Possible consequences

With OHSS, it occurs almost twice as often. However, if pregnancy still occurs after IVF in the presence of hyperstimulation, then the syndrome significantly complicates its course, especially in the first trimester. In addition, in severe form, the following complications may occur:

ascites;
respiratory failure due to the appearance of fluid in the chest cavity;
kidney failure;
ovarian rupture;
torsion of the ovary with subsequent necrosis;
premature ovarian failure.

How to avoid hyperstimulation?

The main measure for the prevention of ovarian hyperstimulation in IVF is an individual approach on the part of the doctor, for the correct selection of drugs and their dosage. If symptoms have already begun to appear, the following measures can help prevent OHSS:

Cancellation of hCG injections.
aspiration of follicles.
Reducing the dosage of gonadotropic drugs.
Cancellation of embryo transfer and their .

In addition, in the reviews of the patient often mention the drug Dostinex and other drugs that are prescribed in small doses for prevention:

Yana: "From the seventh day of stimulation, I drank Dostinex as prescribed to prevent hyperstimulation."

Katia: “I had every chance of getting OHSS, because the male factor became the cause of infertility, and my body worked well even without stimulation. Besides, I'm 30 years old, I'm small and fair-haired. To avoid all this, I drank Dostinex. I know that someone does not tolerate it very well, there are nausea and dizziness. But I didn't see anything like that."

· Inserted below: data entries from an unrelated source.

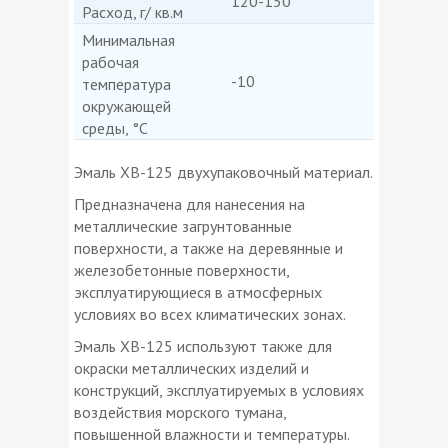
120-150
Расход, г/ кв.м
Минимальная
рабочая
-10
температура
окружающей
среды, °С
Эмаль ХВ-125 двухупаковочный материал.
Предназначена для нанесения на
металлические загрунтованные
поверхности, а также на деревянные и
железобетонные поверхности,
эксплуатирующиеся в атмосферных
условиях во всех климатических зонах.
Эмаль ХВ-125 используют также для
окраски металлических изделий и
конструкций, эксплуатируемых в условиях
воздействия морского тумана,
повышенной влажности и температуры.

Vika: “The doctor advised me to take protein in capsules for two weeks after the puncture, 80 grams per day, it is sold in pharmacies. It helped me: they took as many as 40 cells, I was very afraid of hyperthermia, but everything worked out.

What is hyperstimulation syndrome and how to avoid it?

Planning to re-attempt IVF is not recommended for 2-3 months after hyperstimulation. This time is necessary to restore the hormonal background and normalize ovarian function. In difficult cases, if complications could not be avoided, preparation for a subsequent pregnancy should be carried out under the strict supervision of a doctor and only after the consequences have been eliminated.